I don't think this initial burst bit is necessary. All you need to say is that if the sender uses pacing, the cwnd does not need to be reduced. How about "A sender that uses pacing can retain its congestion window through an idle period."

> +
+A connection is idle if bytes in flight is 0 and there is nothing
+retransmittable to send.  This occurs when the connection is application
+limited and after a verified retransmission timeout.  In order to limit the
+size of bursts sent into the network, the behavior when restarting from idle
+depends upon whether pacing is used.
+
+If pacing is used, the connection should limit the initial burst of packets to
+no more than the initial congestion window and subsequent packets SHOULD be
+paced. The congestion window does not change while the connection is idle.
+
+If pacing is not used, the congestion window SHOULD be reset to the minimum of
+the current congestion window and the initial congestion window.  If the
+slow start threshold is larger than the congestion window, the congestion window
+will grow back to the congestion window prior to idle via slow start.  This
+recommendation is based on Section 4.1 of {{?RFC5681}}.

Similarly, I would reduce this to a sentence and remove the sentence about slow start. I'm ok with leaving the ref to 5681 in here, but I would like to remove it in a later PR and replace it with more text explaining the rationale directly (instead of pointing to 5681). 

For now, how about "A sender that does not use pacing SHOULD reset its congestion window to the minimum of the current congestion window and the initial congestion window.  This recommendation is based on Section 4.1 of {{?RFC5681}}."

> @@ -1040,6 +1040,21 @@ As an example of a well-known and publicly available implementation of a flow
 pacer, implementers are referred to the Fair Queue packet scheduler (fq qdisc)
 in Linux (3.11 onwards).
 
+## Resumption from idle
+
+A connection is idle if bytes in flight is 0 and there is nothing retransmittable
+to send.  In order to limit the size of bursts sent into the network, the
+behavior when restarting from idle depends upon whether pacing is used.
+
+If pacing is used, the connection should limit the initial burst of packets to
+no more than the initial congestion window and subsequent packets SHOULD be paced.
+The congestion window does not change while the connection is idle.
+
+If pacing is not used, the congestion window SHOULD be reset to the minimum of
+the current congestion window and the initial congestion window.  If the
+slow start threshold is larger than the congestion window, the congestion window
+will grow back to the congestion window prior to idle via slow start.
+
 ## Pseudocode

RFC 2861 describes how to do this exponentially, but that was always considered too aggressive and resulted in folks turning it off in real deployments.  The new one is RFC 7661, which reduces the cwnd once to max(cwnd/2, IW) and ssthresh to max(ssthresh, 3/4 x cwnd).  We could use these reductions here, though 7661 is an experimental RFC, since it has gone through TCPM review.
==========
◆ Work to do ◆
1. Answer these questions using the review comments above.
(a) What two conditions make a connection idle?
(b) Which RFC does the reviewer call "the new one" that reduces the cwnd once?
(c) What pacer are implementers referred to as a publicly available example?
2. Quote the review comments word for word, copying everything from "Similarly, I would" down to "scheduler (fq qdisc)".
==========
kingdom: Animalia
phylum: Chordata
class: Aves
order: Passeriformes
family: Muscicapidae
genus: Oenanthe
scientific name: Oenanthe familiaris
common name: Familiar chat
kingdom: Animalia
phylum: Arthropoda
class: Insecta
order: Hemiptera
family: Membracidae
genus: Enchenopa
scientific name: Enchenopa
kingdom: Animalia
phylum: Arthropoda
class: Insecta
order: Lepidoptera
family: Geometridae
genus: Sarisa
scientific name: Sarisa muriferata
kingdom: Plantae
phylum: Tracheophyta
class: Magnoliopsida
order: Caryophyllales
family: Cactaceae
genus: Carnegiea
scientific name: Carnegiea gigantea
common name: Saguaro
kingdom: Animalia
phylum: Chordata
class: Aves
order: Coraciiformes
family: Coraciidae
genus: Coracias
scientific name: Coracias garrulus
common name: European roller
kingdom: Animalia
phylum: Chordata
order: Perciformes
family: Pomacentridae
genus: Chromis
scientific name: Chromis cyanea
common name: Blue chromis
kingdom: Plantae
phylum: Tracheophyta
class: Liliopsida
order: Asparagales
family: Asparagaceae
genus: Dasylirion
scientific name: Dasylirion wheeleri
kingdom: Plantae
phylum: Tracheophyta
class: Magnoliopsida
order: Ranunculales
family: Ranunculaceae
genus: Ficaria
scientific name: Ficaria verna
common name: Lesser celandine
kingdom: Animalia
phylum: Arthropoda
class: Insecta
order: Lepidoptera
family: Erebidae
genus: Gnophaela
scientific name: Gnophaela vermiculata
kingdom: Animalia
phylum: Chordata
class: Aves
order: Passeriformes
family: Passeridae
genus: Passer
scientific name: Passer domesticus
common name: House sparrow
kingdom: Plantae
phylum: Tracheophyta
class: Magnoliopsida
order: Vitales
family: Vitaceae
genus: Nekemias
==========
◆ Task answers ◆
1.
(a) Bytes in flight is 0, and there is nothing retransmittable to send.
(b) RFC 7661.
(c) The Fair Queue packet scheduler (fq qdisc) in Linux, version 3.11 onwards.

2.
Similarly, I would reduce this to a sentence and remove the sentence about slow start. I'm ok with leaving the ref to 5681 in here, but I would like to remove it in a later PR and replace it with more text explaining the rationale directly (instead of pointing to 5681). 

For now, how about "A sender that does not use pacing SHOULD reset its congestion window to the minimum of the current congestion window and the initial congestion window.  This recommendation is based on Section 4.1 of {{?RFC5681}}."

> @@ -1040,6 +1040,21 @@ As an example of a well-known and publicly available implementation of a flow
 pacer, implementers are referred to the Fair Queue packet scheduler (fq qdisc)